## Problem details:
Set down, please, exactly the lines below that run from the line with "- [ ] Create payment forms" to the line with "- [ ] Docker deployment configuration", both lines included.

## Data to use:
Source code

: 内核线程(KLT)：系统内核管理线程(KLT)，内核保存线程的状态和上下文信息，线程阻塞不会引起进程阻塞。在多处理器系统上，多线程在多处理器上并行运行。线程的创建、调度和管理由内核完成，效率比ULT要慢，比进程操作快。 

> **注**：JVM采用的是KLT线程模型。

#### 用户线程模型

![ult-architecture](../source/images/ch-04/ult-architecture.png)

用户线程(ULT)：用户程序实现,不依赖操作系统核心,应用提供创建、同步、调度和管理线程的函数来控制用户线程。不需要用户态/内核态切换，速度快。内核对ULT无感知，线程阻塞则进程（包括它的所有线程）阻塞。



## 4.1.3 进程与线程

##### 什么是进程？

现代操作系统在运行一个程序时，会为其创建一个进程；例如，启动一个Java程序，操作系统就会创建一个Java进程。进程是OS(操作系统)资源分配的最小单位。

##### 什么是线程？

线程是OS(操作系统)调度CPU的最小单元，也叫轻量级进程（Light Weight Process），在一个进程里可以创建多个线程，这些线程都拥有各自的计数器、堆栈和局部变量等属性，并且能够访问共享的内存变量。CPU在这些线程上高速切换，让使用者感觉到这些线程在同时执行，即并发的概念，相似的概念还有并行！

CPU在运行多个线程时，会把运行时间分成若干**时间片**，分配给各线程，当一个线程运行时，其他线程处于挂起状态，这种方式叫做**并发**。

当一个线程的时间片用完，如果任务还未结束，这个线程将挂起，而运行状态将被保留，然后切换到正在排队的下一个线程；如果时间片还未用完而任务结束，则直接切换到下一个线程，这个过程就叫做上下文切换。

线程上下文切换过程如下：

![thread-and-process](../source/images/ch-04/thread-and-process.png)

* * *

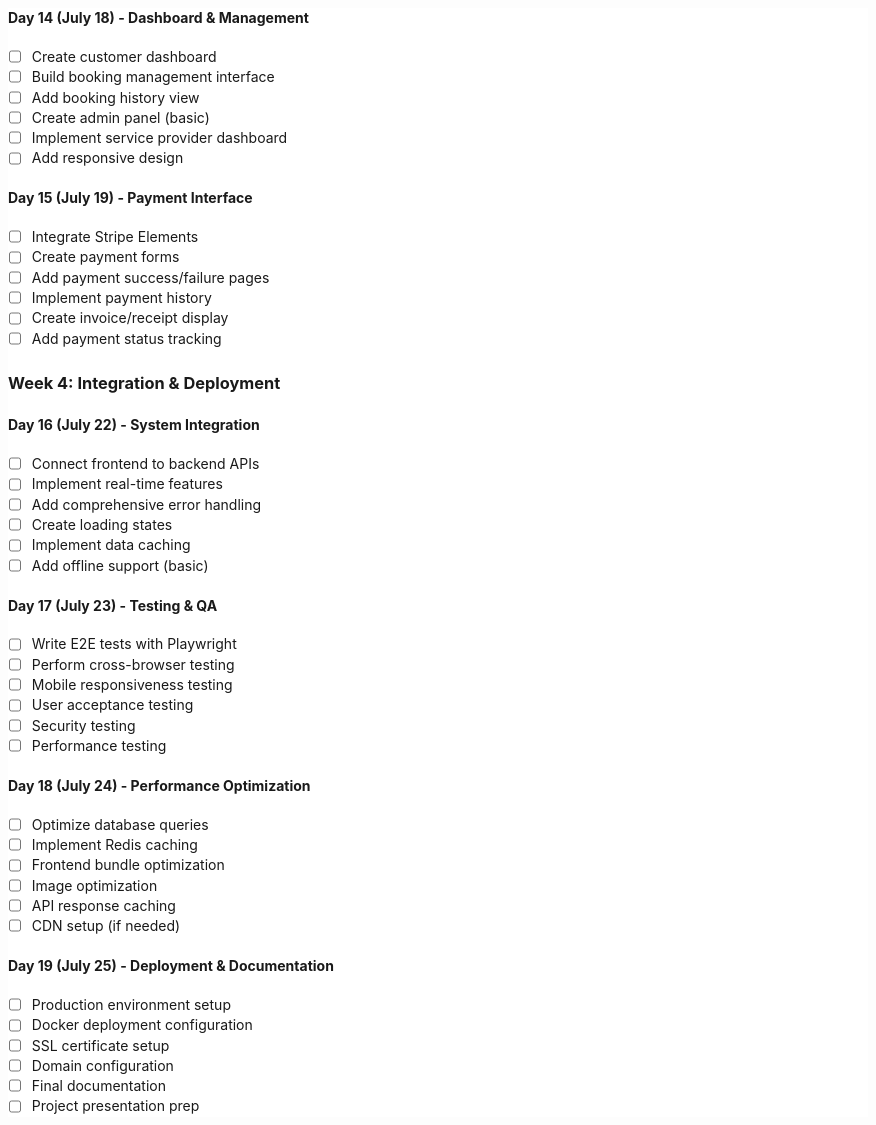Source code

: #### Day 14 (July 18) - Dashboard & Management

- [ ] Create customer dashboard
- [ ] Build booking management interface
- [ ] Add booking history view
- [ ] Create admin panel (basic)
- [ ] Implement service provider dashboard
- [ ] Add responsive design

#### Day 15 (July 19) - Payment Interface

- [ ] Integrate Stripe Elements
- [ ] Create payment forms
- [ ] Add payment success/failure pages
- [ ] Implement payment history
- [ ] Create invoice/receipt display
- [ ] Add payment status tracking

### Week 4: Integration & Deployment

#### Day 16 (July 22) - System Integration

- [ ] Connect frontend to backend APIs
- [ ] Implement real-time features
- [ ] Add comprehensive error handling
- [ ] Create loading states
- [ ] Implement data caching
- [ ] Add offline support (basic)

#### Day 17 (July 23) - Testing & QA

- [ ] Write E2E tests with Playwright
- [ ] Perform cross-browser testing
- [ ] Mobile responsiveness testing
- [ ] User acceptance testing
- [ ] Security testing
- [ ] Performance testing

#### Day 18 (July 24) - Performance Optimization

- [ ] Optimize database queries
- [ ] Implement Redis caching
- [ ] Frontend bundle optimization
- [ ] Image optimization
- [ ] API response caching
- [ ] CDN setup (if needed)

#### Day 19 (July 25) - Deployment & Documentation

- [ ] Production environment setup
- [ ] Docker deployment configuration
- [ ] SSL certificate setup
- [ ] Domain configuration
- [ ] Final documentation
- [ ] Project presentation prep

--

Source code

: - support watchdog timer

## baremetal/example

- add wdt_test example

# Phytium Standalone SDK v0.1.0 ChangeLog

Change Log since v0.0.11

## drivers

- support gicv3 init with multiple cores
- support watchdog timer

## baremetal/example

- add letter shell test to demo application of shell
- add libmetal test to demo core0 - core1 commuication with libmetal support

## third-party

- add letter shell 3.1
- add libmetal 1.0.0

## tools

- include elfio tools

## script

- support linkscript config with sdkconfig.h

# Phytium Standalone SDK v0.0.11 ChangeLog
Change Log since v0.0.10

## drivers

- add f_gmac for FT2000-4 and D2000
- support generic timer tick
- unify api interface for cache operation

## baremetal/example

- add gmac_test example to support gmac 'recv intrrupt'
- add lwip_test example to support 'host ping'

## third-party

## Task output:
- [ ] Create payment forms
- [ ] Add payment success/failure pages
- [ ] Implement payment history
- [ ] Create invoice/receipt display
- [ ] Add payment status tracking

### Week 4: Integration & Deployment

#### Day 16 (July 22) - System Integration

- [ ] Connect frontend to backend APIs
- [ ] Implement real-time features
- [ ] Add comprehensive error handling
- [ ] Create loading states
- [ ] Implement data caching
- [ ] Add offline support (basic)

#### Day 17 (July 23) - Testing & QA

- [ ] Write E2E tests with Playwright
- [ ] Perform cross-browser testing
- [ ] Mobile responsiveness testing
- [ ] User acceptance testing
- [ ] Security testing
- [ ] Performance testing

#### Day 18 (July 24) - Performance Optimization

- [ ] Optimize database queries
- [ ] Implement Redis caching
- [ ] Frontend bundle optimization
- [ ] Image optimization
- [ ] API response caching
- [ ] CDN setup (if needed)

#### Day 19 (July 25) - Deployment & Documentation

- [ ] Production environment setup
- [ ] Docker deployment configuration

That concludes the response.